:: Required action 1 ::
In the VALIDICLUST package description, reproduce the passage from "VALID Inference for Clusters Separation Testing." up to and including "inference for clusteringmerge_selective_inference()".
:: Required action 2 ::
According to the VALIDICLUST package description, what is the main reason the Type I error rate becomes inflated after clustering?
:: Required action 3 ::
Continue the VALIDICLUST package description from the point at which it stops.

VALID Inference for Clusters Separation Testing.
VALIDICLUST
Overview
VALIDICLUST
(VALID Inference for CLUsters Separation Testing) is a package for ensuring valid inference after data clustering. This problem occurs when clustering forces differences between groups of observations to build clusters. This leads to an inflation of the Type I error rate, especially because the data is used twice: i) to build clusters, i.e., to form hypotheses, and ii) to perform the inference step. The 3 main functions of the package are:
test_selective_inference()
following the work of Gao et al. [1] on selective inference for clusteringmerge_selective_inference()
for the merging selective test. In this method, all adjacent p-values are merged using the harmonic meantest_multimod()
uses the DipTest [2] to investigate the presence of a continuum between two estimated clusters for a given variable
Installation
Install the development version from GitHub
remotes::install_github("benhvt/VALIDICLUST")

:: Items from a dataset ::

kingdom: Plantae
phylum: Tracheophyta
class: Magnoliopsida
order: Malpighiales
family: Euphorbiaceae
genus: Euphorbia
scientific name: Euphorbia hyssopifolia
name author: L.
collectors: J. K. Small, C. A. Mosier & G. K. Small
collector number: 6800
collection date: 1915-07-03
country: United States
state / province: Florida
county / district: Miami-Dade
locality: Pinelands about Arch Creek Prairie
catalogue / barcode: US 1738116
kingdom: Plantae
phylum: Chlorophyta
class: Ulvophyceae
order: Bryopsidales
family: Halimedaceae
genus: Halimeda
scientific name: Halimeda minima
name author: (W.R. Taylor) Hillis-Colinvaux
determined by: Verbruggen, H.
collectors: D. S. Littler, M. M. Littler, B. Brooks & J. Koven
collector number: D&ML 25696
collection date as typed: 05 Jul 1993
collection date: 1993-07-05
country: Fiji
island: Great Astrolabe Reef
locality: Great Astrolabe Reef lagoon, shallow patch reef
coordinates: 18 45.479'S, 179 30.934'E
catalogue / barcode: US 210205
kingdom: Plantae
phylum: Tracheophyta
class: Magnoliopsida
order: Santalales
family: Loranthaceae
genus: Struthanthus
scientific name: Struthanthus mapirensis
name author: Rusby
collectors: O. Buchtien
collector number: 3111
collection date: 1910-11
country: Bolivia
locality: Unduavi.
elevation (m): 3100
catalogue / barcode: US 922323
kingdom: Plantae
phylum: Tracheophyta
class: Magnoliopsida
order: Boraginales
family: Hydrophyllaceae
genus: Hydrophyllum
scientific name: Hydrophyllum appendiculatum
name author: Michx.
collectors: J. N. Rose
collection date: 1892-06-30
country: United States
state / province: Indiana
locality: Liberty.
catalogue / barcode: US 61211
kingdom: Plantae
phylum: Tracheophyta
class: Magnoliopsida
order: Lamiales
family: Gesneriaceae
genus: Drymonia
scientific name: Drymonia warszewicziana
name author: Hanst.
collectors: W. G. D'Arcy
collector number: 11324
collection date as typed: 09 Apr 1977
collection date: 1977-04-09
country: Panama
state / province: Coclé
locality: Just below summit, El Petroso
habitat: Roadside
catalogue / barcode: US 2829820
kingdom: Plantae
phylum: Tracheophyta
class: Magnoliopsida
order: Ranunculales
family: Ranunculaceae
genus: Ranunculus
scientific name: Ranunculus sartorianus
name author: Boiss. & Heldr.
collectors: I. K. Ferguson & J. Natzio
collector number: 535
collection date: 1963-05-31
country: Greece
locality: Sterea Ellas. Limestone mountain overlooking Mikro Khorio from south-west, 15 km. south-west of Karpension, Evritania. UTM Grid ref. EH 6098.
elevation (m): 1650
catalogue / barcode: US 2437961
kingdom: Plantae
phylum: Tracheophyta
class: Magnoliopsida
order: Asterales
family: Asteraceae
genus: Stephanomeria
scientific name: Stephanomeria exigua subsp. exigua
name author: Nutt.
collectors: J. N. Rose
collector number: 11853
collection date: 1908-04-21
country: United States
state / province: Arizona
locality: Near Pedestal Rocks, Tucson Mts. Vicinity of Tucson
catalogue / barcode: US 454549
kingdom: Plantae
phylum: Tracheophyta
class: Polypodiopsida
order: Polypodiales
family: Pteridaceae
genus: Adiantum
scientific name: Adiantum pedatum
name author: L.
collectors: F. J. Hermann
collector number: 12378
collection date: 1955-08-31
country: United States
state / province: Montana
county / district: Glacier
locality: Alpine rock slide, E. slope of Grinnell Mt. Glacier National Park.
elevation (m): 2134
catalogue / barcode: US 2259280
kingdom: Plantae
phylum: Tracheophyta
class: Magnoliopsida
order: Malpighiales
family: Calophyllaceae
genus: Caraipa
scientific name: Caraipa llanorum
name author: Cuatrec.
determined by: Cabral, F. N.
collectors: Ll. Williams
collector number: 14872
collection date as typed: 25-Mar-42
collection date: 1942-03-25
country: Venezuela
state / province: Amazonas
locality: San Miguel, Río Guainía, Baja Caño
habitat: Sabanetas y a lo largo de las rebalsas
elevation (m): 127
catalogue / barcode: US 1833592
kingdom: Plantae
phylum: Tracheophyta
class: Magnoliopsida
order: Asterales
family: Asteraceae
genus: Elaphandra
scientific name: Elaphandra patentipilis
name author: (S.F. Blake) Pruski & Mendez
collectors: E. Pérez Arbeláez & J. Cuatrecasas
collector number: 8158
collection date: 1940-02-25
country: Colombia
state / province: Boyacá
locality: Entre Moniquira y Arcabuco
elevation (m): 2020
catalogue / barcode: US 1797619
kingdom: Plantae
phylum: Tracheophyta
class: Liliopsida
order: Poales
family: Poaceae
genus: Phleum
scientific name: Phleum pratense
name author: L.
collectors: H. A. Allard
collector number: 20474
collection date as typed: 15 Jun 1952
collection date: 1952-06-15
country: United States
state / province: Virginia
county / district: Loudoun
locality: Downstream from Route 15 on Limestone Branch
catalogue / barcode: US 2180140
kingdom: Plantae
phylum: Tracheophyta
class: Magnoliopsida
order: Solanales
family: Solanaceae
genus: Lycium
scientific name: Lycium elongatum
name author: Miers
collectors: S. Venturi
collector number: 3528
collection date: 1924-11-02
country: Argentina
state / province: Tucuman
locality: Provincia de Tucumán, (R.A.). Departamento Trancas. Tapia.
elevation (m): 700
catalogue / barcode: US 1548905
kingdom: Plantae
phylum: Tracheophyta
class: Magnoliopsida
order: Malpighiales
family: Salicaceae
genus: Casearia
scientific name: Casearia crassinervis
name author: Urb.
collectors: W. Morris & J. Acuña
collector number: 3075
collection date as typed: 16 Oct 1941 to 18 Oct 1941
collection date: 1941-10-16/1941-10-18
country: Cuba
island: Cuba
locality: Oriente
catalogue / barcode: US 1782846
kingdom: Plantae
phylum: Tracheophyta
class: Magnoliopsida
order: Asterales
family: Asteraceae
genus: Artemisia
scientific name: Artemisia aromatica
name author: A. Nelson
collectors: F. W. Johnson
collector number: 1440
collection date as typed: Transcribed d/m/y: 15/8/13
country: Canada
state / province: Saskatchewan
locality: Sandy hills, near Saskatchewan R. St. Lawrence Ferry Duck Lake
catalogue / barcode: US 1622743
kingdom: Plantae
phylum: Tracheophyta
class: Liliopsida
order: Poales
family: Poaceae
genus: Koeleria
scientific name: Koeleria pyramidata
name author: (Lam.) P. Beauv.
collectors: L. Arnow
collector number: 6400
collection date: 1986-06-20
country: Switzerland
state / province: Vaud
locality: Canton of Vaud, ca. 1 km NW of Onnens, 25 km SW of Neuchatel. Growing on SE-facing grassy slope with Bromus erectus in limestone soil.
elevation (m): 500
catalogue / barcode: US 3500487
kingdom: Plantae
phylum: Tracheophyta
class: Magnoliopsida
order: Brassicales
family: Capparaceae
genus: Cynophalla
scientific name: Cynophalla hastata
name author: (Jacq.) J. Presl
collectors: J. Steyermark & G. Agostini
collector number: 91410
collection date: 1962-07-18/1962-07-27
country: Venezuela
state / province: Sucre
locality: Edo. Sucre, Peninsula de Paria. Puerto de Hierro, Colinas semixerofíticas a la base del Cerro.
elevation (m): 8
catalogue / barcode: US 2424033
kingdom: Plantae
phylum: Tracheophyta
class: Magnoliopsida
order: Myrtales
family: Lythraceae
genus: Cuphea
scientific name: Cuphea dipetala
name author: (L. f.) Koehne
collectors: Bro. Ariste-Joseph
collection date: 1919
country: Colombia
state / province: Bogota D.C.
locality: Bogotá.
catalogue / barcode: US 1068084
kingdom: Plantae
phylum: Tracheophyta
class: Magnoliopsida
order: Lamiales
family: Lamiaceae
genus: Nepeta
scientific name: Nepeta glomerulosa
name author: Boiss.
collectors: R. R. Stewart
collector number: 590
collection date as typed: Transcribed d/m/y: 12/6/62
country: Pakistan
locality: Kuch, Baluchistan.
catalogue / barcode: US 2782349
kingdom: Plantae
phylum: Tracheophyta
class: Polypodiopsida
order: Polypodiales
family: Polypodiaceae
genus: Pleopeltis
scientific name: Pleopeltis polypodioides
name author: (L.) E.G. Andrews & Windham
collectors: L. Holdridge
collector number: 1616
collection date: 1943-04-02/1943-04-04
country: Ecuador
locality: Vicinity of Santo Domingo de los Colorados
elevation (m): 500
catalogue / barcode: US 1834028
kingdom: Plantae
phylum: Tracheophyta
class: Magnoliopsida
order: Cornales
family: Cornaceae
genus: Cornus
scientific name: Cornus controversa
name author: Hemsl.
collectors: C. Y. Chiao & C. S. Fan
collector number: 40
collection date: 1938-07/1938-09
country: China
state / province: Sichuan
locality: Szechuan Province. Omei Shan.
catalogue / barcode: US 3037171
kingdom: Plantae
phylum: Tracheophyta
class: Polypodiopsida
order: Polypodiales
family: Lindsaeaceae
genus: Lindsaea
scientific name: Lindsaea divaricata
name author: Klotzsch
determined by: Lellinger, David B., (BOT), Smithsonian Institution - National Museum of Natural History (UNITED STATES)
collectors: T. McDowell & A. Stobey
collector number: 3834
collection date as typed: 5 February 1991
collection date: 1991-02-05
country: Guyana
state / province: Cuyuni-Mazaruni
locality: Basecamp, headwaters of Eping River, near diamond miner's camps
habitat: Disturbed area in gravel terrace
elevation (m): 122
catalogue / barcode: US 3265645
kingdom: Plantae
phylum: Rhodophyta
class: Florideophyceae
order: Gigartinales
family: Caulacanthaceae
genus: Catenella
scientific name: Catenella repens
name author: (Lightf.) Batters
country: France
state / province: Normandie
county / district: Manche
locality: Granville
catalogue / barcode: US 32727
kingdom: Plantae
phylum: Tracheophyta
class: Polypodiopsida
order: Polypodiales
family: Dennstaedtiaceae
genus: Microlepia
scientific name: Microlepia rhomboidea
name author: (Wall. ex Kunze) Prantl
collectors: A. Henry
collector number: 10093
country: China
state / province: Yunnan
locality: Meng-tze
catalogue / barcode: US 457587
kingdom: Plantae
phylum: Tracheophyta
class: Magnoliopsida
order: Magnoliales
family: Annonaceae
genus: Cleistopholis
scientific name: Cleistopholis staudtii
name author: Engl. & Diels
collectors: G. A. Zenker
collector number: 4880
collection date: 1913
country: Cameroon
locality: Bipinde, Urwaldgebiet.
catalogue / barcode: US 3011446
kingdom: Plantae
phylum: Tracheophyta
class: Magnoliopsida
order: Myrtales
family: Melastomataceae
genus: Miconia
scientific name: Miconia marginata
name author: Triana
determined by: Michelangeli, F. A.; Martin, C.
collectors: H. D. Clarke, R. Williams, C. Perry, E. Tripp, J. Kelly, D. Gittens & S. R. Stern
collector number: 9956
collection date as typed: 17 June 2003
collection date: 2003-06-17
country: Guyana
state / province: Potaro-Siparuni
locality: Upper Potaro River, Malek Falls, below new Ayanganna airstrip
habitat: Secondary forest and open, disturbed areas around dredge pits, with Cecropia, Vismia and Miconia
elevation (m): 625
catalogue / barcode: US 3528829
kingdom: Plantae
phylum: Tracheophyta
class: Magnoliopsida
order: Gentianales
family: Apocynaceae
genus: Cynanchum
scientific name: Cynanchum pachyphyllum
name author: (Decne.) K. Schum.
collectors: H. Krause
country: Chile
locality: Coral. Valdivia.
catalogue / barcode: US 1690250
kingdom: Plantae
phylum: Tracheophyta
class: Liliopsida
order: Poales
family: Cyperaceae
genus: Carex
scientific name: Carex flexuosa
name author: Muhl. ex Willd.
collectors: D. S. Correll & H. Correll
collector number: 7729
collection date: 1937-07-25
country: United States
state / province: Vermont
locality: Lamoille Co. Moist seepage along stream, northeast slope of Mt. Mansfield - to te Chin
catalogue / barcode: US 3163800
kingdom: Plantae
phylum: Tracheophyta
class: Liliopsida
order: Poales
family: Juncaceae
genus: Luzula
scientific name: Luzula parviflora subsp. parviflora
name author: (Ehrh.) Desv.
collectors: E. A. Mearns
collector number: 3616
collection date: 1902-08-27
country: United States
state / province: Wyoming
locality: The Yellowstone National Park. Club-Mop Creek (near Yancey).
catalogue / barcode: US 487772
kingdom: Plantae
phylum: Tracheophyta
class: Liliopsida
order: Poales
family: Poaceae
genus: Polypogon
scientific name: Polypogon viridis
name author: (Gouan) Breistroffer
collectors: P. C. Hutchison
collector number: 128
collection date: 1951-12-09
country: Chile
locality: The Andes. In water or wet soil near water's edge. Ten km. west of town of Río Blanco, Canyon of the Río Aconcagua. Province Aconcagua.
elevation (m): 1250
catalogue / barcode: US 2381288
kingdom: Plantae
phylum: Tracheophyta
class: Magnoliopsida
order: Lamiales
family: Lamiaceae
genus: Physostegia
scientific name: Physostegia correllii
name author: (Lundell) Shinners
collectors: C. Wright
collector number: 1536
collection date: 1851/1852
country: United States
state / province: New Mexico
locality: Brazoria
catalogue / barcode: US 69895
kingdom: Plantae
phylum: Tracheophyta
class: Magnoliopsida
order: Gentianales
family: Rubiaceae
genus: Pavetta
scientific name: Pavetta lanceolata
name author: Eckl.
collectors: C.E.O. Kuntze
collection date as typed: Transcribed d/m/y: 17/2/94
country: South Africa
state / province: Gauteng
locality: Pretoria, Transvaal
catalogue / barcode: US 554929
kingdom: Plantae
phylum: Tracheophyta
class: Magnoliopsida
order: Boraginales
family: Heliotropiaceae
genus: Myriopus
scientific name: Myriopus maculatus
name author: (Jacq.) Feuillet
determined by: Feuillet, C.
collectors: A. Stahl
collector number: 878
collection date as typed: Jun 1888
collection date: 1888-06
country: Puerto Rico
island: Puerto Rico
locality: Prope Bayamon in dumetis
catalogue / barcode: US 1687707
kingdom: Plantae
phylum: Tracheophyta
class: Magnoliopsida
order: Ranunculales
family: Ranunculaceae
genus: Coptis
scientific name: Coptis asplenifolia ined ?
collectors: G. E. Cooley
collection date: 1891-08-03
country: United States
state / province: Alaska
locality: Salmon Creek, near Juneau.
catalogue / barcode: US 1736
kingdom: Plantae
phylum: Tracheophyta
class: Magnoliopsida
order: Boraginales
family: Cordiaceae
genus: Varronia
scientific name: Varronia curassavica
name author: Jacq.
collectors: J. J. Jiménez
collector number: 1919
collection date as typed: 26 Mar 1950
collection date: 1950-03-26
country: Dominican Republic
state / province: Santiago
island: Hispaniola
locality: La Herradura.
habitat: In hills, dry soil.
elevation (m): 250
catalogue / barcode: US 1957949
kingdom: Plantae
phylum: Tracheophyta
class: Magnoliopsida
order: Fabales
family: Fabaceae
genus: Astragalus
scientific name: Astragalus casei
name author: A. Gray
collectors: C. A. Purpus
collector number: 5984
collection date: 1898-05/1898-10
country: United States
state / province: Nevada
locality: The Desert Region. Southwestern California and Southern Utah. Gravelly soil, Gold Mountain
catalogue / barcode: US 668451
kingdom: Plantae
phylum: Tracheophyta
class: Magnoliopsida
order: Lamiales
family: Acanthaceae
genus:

:: Response box 1 ::
VALID Inference for Clusters Separation Testing.
VALIDICLUST
Overview
VALIDICLUST
(VALID Inference for CLUsters Separation Testing) is a package for ensuring valid inference after data clustering. This problem occurs when clustering forces differences between groups of observations to build clusters. This leads to an inflation of the Type I error rate, especially because the data is used twice: i) to build clusters, i.e., to form hypotheses, and ii) to perform the inference step. The 3 main functions of the package are:
test_selective_inference()
following the work of Gao et al. [1] on selective inference for clusteringmerge_selective_inference()

:: Response box 2 ::
The data is used twice: once to build the clusters (forming hypotheses) and again to perform the inference step.

:: Response box 3 ::
Example
To illustrate our proposed method, we use the palmerpenguins dataset from the palmerpenguins
package. To ensure that there are no truly separate groups of observations, we selected only the female penguins of the Adelie species, yielding 73 observations. On this dataset, we apply hierarchical clustering (on Euclidean distances with Ward linkage) to build 2 clusters. In this negative control dataset, we know the true, i.e., the non-existing separated group of observations. We therefore apply our 3 tests to each of the 4 numerical measurements to test for separation of the 2 clusters, and compare the resulting p-values to the p-values of the classical t-test.
data("penguins")
data <- subset(penguins, species == "Adelie" & sex == "female")
data <- data[,3:6]
# Clustering function
hcl2 <- function(x){
x <- scale(x, center = T, scale = T)
distance <- dist(x, method = "euclidean")
cah <- hclust(distance, method = "ward.D2")
return(as.factor(cutree(cah, k=2)))
}
data$Cluster <- hcl2(data)
ggpairs(data, aes(colour = Cluster, fill = Cluster)) +
scale_colour_manual(values = c("#F1786D","#53888f")) +
scale_fill_manual(values = c("#F1786D","#53888f")) +
theme_minimal()
pval.inference.selective <- pval.merge <- pval.multimod <- pval.t.test <- rep(NA, 4)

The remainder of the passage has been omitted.